WHAT YOU HAVE TO DO:
Repeat the records below exactly from the line containing "dopřejte si dostatek času na klidnou snídani." to the line containing "användarutbytbara komponenter, uppladdningsbara", taking in both of those lines. Drop the pictures.

Transcribed page contents:
****************************************

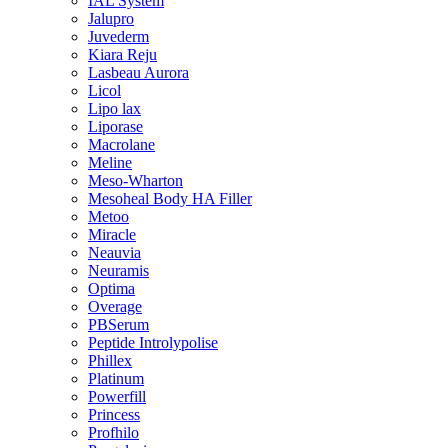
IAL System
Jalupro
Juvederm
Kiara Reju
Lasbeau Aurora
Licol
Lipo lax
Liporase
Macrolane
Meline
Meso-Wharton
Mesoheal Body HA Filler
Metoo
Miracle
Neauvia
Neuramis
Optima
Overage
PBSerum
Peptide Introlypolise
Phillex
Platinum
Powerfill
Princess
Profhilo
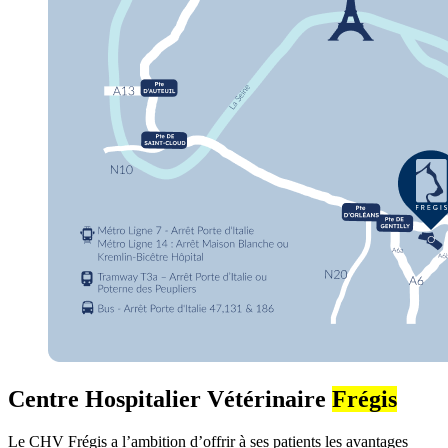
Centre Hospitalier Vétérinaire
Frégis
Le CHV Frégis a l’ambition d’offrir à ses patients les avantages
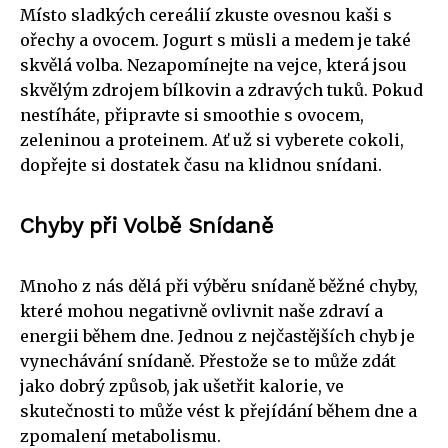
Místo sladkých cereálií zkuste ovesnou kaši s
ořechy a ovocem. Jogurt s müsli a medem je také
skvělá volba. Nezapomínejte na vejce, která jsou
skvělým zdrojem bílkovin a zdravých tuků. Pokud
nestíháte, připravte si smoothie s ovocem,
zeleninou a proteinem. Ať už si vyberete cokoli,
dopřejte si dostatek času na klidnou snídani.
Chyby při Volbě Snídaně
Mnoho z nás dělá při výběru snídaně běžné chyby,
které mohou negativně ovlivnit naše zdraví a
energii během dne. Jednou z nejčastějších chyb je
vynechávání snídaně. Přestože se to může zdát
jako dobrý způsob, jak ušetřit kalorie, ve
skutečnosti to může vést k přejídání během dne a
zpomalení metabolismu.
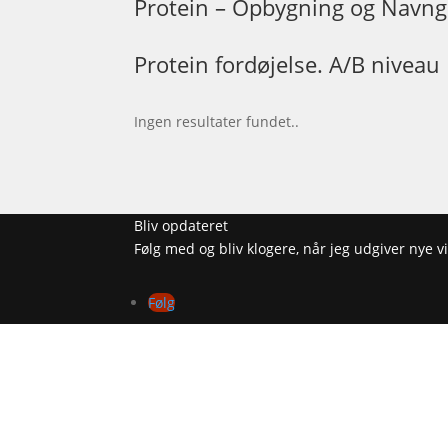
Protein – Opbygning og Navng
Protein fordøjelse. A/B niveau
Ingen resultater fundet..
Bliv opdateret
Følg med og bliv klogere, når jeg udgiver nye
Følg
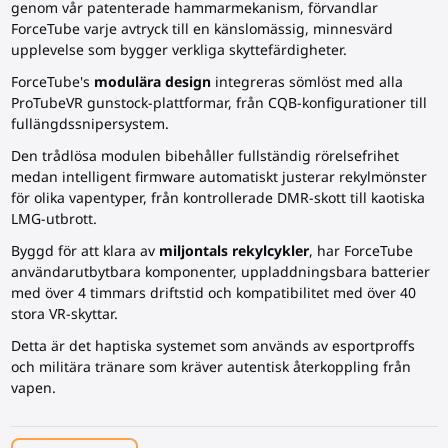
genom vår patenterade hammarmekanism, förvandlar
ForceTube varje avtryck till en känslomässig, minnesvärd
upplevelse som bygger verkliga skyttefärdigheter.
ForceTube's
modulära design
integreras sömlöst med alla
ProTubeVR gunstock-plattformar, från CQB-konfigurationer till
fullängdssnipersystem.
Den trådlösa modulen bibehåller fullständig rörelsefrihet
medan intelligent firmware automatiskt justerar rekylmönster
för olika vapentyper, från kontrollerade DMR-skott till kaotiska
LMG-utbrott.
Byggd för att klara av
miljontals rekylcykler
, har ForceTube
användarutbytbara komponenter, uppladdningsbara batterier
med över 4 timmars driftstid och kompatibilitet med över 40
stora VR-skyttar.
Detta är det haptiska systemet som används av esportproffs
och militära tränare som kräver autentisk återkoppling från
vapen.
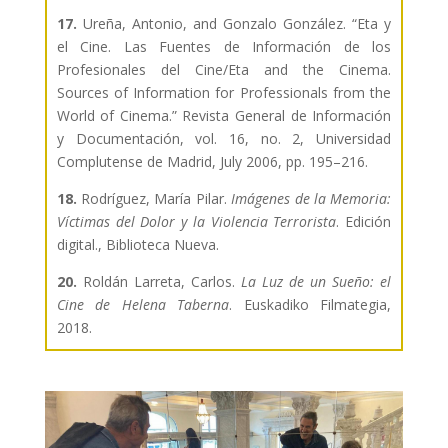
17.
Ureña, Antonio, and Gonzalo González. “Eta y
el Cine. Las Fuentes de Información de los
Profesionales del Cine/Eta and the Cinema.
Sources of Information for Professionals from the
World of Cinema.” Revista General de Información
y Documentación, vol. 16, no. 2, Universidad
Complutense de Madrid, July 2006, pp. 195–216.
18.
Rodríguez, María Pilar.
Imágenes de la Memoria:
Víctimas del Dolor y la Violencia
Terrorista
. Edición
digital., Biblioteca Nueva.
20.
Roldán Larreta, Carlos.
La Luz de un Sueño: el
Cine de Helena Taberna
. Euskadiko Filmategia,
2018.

****************************************

RESPONSE TO THE TASK:
dopřejte si dostatek času na klidnou snídani.
Chyby při Volbě Snídaně
Mnoho z nás dělá při výběru snídaně běžné chyby,
které mohou negativně ovlivnit naše zdraví a
energii během dne. Jednou z nejčastějších chyb je
vynechávání snídaně. Přestože se to může zdát
jako dobrý způsob, jak ušetřit kalorie, ve
skutečnosti to může vést k přejídání během dne a
zpomalení metabolismu.
Protein – Opbygning og Navng
Protein fordøjelse. A/B niveau
Ingen resultater fundet..
Bliv opdateret
Følg med og bliv klogere, når jeg udgiver nye
Følg
genom vår patenterade hammarmekanism, förvandlar
ForceTube varje avtryck till en känslomässig, minnesvärd
upplevelse som bygger verkliga skyttefärdigheter.
ForceTube's
modulära design
integreras sömlöst med alla
ProTubeVR gunstock-plattformar, från CQB-konfigurationer till
fullängdssnipersystem.
Den trådlösa modulen bibehåller fullständig rörelsefrihet
medan intelligent firmware automatiskt justerar rekylmönster
för olika vapentyper, från kontrollerade DMR-skott till kaotiska
LMG-utbrott.
Byggd för att klara av
miljontals rekylcykler
, har ForceTube
användarutbytbara komponenter, uppladdningsbara batterier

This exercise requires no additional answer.